Under the Freedom of Information Act (“FOIA”) or other laws, we may be required to disclose to outside organizations the information you provide when you pre-register. The Commission will consider all timely and responsive public comments, whether filed in paper or electronic form, and as a matter of discretion, we make every effort to remove home contact information for individuals from the public comments before posting them on the FTC website.

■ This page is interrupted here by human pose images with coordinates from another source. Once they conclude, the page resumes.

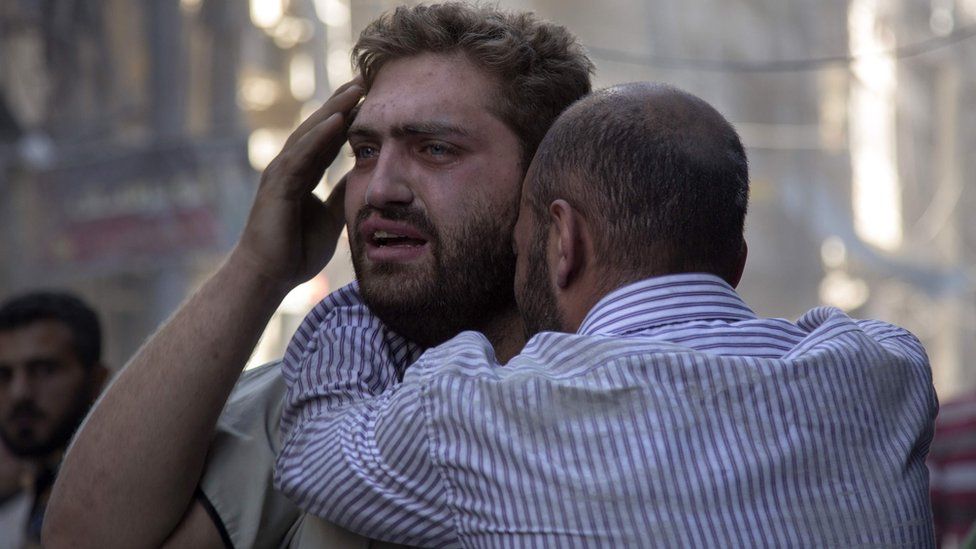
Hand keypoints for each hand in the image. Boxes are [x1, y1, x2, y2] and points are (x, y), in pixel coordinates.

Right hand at [233, 78, 363, 289]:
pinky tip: (337, 119)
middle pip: (320, 127)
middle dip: (344, 103)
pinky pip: (301, 154)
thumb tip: (361, 176)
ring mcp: (281, 172)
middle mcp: (290, 166)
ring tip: (356, 89)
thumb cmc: (296, 251)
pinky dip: (319, 136)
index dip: (351, 118)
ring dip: (334, 109)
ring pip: (310, 133)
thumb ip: (341, 194)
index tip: (375, 99)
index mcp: (304, 173)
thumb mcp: (331, 217)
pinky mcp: (278, 184)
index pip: (330, 138)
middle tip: (368, 79)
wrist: (269, 277)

The FTC Act and other laws we administer permit the collection of your pre-registration contact information and the comments you file to consider and use in this proceeding as appropriate.  Under the Freedom of Information Act or other laws, we may be required to disclose to outside organizations the information you provide when you pre-register.  For additional information, including routine uses permitted by the Privacy Act, see the Commission’s Privacy Act system for public records and comprehensive privacy policy.

This event will be open to the public and may be photographed, videotaped, webcast, or otherwise recorded.  By participating in this event, you are agreeing that your image — and anything you say or submit — may be posted indefinitely at ftc.gov or on one of the Commission's publicly available social media sites.